*ASSIGNMENT*.
Copy the listing below character for character, leaving out the pictures.

[Formatted documents: source texts]
------------------------------
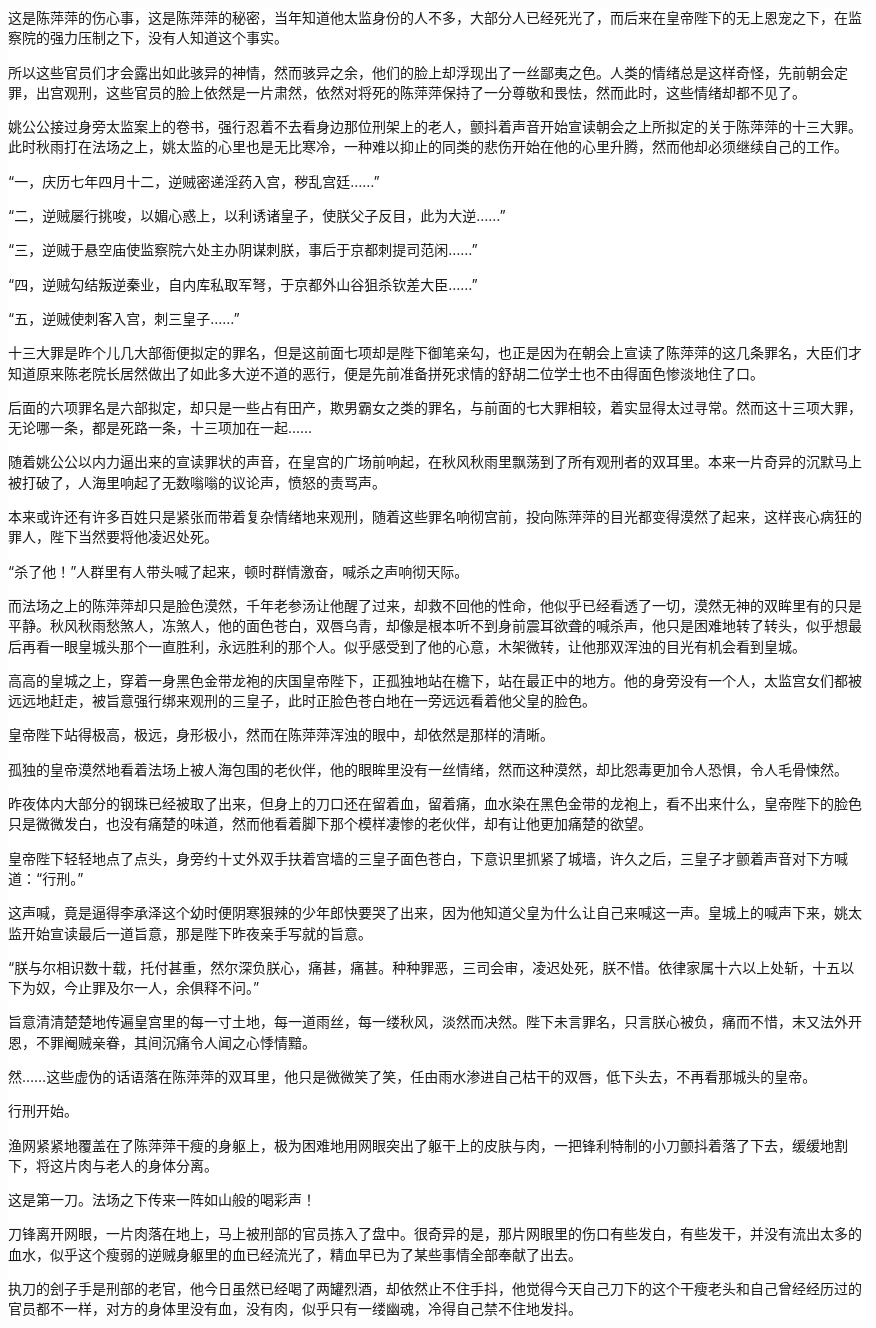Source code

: 这是陈萍萍的伤心事，这是陈萍萍的秘密，当年知道他太监身份的人不多，大部分人已经死光了，而后来在皇帝陛下的无上恩宠之下，在监察院的强力压制之下，没有人知道这个事实。

所以这些官员们才会露出如此骇异的神情，然而骇异之余，他们的脸上却浮现出了一丝鄙夷之色。人类的情绪总是这样奇怪，先前朝会定罪，出宫观刑，这些官员的脸上依然是一片肃然，依然对将死的陈萍萍保持了一分尊敬和畏怯，然而此时，这些情绪却都不见了。

姚公公接过身旁太监案上的卷书，强行忍着不去看身边那位刑架上的老人，颤抖着声音开始宣读朝会之上所拟定的关于陈萍萍的十三大罪。此时秋雨打在法场之上，姚太监的心里也是无比寒冷，一种难以抑止的同类的悲伤开始在他的心里升腾，然而他却必须继续自己的工作。

“一，庆历七年四月十二，逆贼密递淫药入宫，秽乱宫廷……”

“二，逆贼屡行挑唆，以媚心惑上，以利诱诸皇子，使朕父子反目，此为大逆……”

“三，逆贼于悬空庙使监察院六处主办阴谋刺朕，事后于京都刺提司范闲……”

“四，逆贼勾结叛逆秦业，自内库私取军弩，于京都外山谷狙杀钦差大臣……”

“五，逆贼使刺客入宫，刺三皇子……”

十三大罪是昨个儿几大部衙便拟定的罪名，但是这前面七项却是陛下御笔亲勾，也正是因为在朝会上宣读了陈萍萍的这几条罪名，大臣们才知道原来陈老院长居然做出了如此多大逆不道的恶行，便是先前准备拼死求情的舒胡二位学士也不由得面色惨淡地住了口。

后面的六项罪名是六部拟定，却只是一些占有田产，欺男霸女之类的罪名，与前面的七大罪相较，着实显得太过寻常。然而这十三项大罪，无论哪一条，都是死路一条，十三项加在一起……

随着姚公公以内力逼出来的宣读罪状的声音，在皇宫的广场前响起，在秋风秋雨里飘荡到了所有观刑者的双耳里。本来一片奇异的沉默马上被打破了，人海里响起了无数嗡嗡的议论声，愤怒的责骂声。

本来或许还有许多百姓只是紧张而带着复杂情绪地来观刑，随着这些罪名响彻宫前，投向陈萍萍的目光都变得漠然了起来，这样丧心病狂的罪人，陛下当然要将他凌迟处死。

“杀了他！”人群里有人带头喊了起来，顿时群情激奋，喊杀之声响彻天际。

而法场之上的陈萍萍却只是脸色漠然，千年老参汤让他醒了过来，却救不回他的性命，他似乎已经看透了一切，漠然无神的双眸里有的只是平静。秋风秋雨愁煞人，冻煞人，他的面色苍白，双唇乌青，却像是根本听不到身前震耳欲聋的喊杀声，他只是困难地转了转头，似乎想最后再看一眼皇城头那个一直胜利，永远胜利的那个人。似乎感受到了他的心意，木架微转，让他那双浑浊的目光有机会看到皇城。

高高的皇城之上，穿着一身黑色金带龙袍的庆国皇帝陛下，正孤独地站在檐下，站在最正中的地方。他的身旁没有一个人，太监宫女们都被远远地赶走，被旨意强行绑来观刑的三皇子，此时正脸色苍白地在一旁远远看着他父皇的脸色。

皇帝陛下站得极高，极远，身形极小，然而在陈萍萍浑浊的眼中，却依然是那样的清晰。

孤独的皇帝漠然地看着法场上被人海包围的老伙伴，他的眼眸里没有一丝情绪，然而这种漠然，却比怨毒更加令人恐惧，令人毛骨悚然。

昨夜体内大部分的钢珠已经被取了出来，但身上的刀口还在留着血，留着痛，血水染在黑色金带的龙袍上，看不出来什么，皇帝陛下的脸色只是微微发白，也没有痛楚的味道，然而他看着脚下那个模样凄惨的老伙伴，却有让他更加痛楚的欲望。

皇帝陛下轻轻地点了点头，身旁约十丈外双手扶着宫墙的三皇子面色苍白，下意识里抓紧了城墙，许久之后，三皇子才颤着声音对下方喊道：“行刑。”

这声喊，竟是逼得李承泽这个幼时便阴寒狠辣的少年郎快要哭了出来，因为他知道父皇为什么让自己来喊这一声。皇城上的喊声下来，姚太监开始宣读最后一道旨意，那是陛下昨夜亲手写就的旨意。

“朕与尔相识数十载，托付甚重，然尔深负朕心，痛甚，痛甚。种种罪恶，三司会审，凌迟处死，朕不惜。依律家属十六以上处斩，十五以下为奴，今止罪及尔一人，余俱释不问。”

旨意清清楚楚地传遍皇宫里的每一寸土地，每一道雨丝，每一缕秋风，淡然而决然。陛下未言罪名，只言朕心被负，痛而不惜，末又法外开恩，不罪阉贼亲眷，其间沉痛令人闻之心悸情黯。

然……这些虚伪的话语落在陈萍萍的双耳里，他只是微微笑了笑，任由雨水渗进自己枯干的双唇，低下头去，不再看那城头的皇帝。

行刑开始。

渔网紧紧地覆盖在了陈萍萍干瘦的身躯上，极为困难地用网眼突出了躯干上的皮肤与肉，一把锋利特制的小刀颤抖着落了下去，缓缓地割下，将这片肉与老人的身体分离。

这是第一刀。法场之下传来一阵如山般的喝彩声！

刀锋离开网眼，一片肉落在地上，马上被刑部的官员拣入了盘中。很奇异的是，那片网眼里的伤口有些发白，有些发干，并没有流出太多的血水，似乎这个瘦弱的逆贼身躯里的血已经流光了，精血早已为了某些事情全部奉献了出去。

执刀的刽子手是刑部的老官，他今日虽然已经喝了两罐烈酒，却依然止不住手抖，他觉得今天自己刀下的这个干瘦老头和自己曾经经历过的官员都不一样，对方的身体里没有血，没有肉，似乎只有一缕幽魂，冷得自己禁不住地发抖。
------------------------------
*TASK SOLUTION*.
Source code

: 这是陈萍萍的伤心事，这是陈萍萍的秘密，当年知道他太监身份的人不多，大部分人已经死光了，而后来在皇帝陛下的无上恩宠之下，在监察院的强力压制之下，没有人知道这个事实。

所以这些官员们才会露出如此骇异的神情，然而骇异之余，他们的脸上却浮现出了一丝鄙夷之色。人类的情绪总是这样奇怪，先前朝会定罪，出宫观刑，这些官员的脸上依然是一片肃然，依然对将死的陈萍萍保持了一分尊敬和畏怯，然而此时，这些情绪却都不见了。

姚公公接过身旁太监案上的卷书，强行忍着不去看身边那位刑架上的老人，颤抖着声音开始宣读朝会之上所拟定的关于陈萍萍的十三大罪。此时秋雨打在法场之上，姚太监的心里也是无比寒冷，一种难以抑止的同类的悲伤开始在他的心里升腾，然而他却必须继续自己的工作。

“一，庆历七年四月十二，逆贼密递淫药入宫，秽乱宫廷……”

“二，逆贼屡行挑唆，以媚心惑上，以利诱诸皇子，使朕父子反目，此为大逆……”

“三，逆贼于悬空庙使监察院六处主办阴谋刺朕，事后于京都刺提司范闲……”

“四，逆贼勾结叛逆秦业，自内库私取军弩，于京都外山谷狙杀钦差大臣……”

“五，逆贼使刺客入宫，刺三皇子……”

十三大罪是昨个儿几大部衙便拟定的罪名，但是这前面七项却是陛下御笔亲勾，也正是因为在朝会上宣读了陈萍萍的这几条罪名，大臣们才知道原来陈老院长居然做出了如此多大逆不道的恶行，便是先前准备拼死求情的舒胡二位学士也不由得面色惨淡地住了口。

后面的六项罪名是六部拟定，却只是一些占有田产，欺男霸女之类的罪名，与前面的七大罪相较，着实显得太过寻常。然而这十三项大罪，无论哪一条，都是死路一条，十三项加在一起……

随着姚公公以内力逼出来的宣读罪状的声音，在皇宫的广场前响起，在秋风秋雨里飘荡到了所有观刑者的双耳里。本来一片奇异的沉默马上被打破了，人海里响起了无数嗡嗡的议论声，愤怒的责骂声。

本来或许还有许多百姓只是紧张而带着复杂情绪地来观刑，随着这些罪名响彻宫前，投向陈萍萍的目光都变得漠然了起来，这样丧心病狂的罪人，陛下当然要将他凌迟处死。

“杀了他！”人群里有人带头喊了起来，顿时群情激奋，喊杀之声响彻天际。

而法场之上的陈萍萍却只是脸色漠然，千年老参汤让他醒了过来，却救不回他的性命，他似乎已经看透了一切，漠然无神的双眸里有的只是平静。秋风秋雨愁煞人，冻煞人，他的面色苍白，双唇乌青，却像是根本听不到身前震耳欲聋的喊杀声，他只是困难地转了转头，似乎想最后再看一眼皇城头那个一直胜利，永远胜利的那个人。似乎感受到了他的心意，木架微转，让他那双浑浊的目光有机会看到皇城。

高高的皇城之上，穿着一身黑色金带龙袍的庆国皇帝陛下，正孤独地站在檐下，站在最正中的地方。他的身旁没有一个人，太监宫女们都被远远地赶走，被旨意强行绑来观刑的三皇子，此时正脸色苍白地在一旁远远看着他父皇的脸色。

皇帝陛下站得极高，极远，身形极小，然而在陈萍萍浑浊的眼中，却依然是那样的清晰。

孤独的皇帝漠然地看着法场上被人海包围的老伙伴，他的眼眸里没有一丝情绪，然而这种漠然，却比怨毒更加令人恐惧，令人毛骨悚然。

昨夜体内大部分的钢珠已经被取了出来，但身上的刀口还在留着血，留着痛，血水染在黑色金带的龙袍上，看不出来什么，皇帝陛下的脸色只是微微发白，也没有痛楚的味道，然而他看着脚下那个模样凄惨的老伙伴，却有让他更加痛楚的欲望。

皇帝陛下轻轻地点了点头，身旁约十丈外双手扶着宫墙的三皇子面色苍白，下意识里抓紧了城墙，许久之后，三皇子才颤着声音对下方喊道：“行刑。”

这声喊，竟是逼得李承泽这个幼时便阴寒狠辣的少年郎快要哭了出来，因为他知道父皇为什么让自己来喊这一声。皇城上的喊声下来，姚太监开始宣读最后一道旨意，那是陛下昨夜亲手写就的旨意。

“朕与尔相识数十载，托付甚重，然尔深负朕心，痛甚，痛甚。种种罪恶，三司会审，凌迟处死，朕不惜。依律家属十六以上处斩，十五以下为奴，今止罪及尔一人，余俱释不问。”

旨意清清楚楚地传遍皇宫里的每一寸土地，每一道雨丝，每一缕秋风，淡然而决然。陛下未言罪名，只言朕心被负，痛而不惜，末又法外开恩，不罪阉贼亲眷，其间沉痛令人闻之心悸情黯。

然……这些虚伪的话语落在陈萍萍的双耳里，他只是微微笑了笑，任由雨水渗进自己枯干的双唇，低下头去，不再看那城头的皇帝。

行刑开始。

渔网紧紧地覆盖在了陈萍萍干瘦的身躯上，极为困难地用网眼突出了躯干上的皮肤与肉，一把锋利特制的小刀颤抖着落了下去，缓缓地割下，将这片肉与老人的身体分离。

这是第一刀。法场之下传来一阵如山般的喝彩声！

刀锋离开网眼，一片肉落在地上，马上被刑部的官员拣入了盘中。很奇异的是，那片网眼里的伤口有些发白，有些发干，并没有流出太多的血水，似乎这个瘦弱的逆贼身躯里的血已经流光了，精血早已为了某些事情全部奉献了出去。

执刀的刽子手是刑部的老官，他今日虽然已经喝了两罐烈酒，却依然止不住手抖，他觉得今天自己刀下的这个干瘦老头和自己曾经经历过的官员都不一样，对方的身体里没有血，没有肉，似乎只有一缕幽魂，冷得自己禁不住地发抖。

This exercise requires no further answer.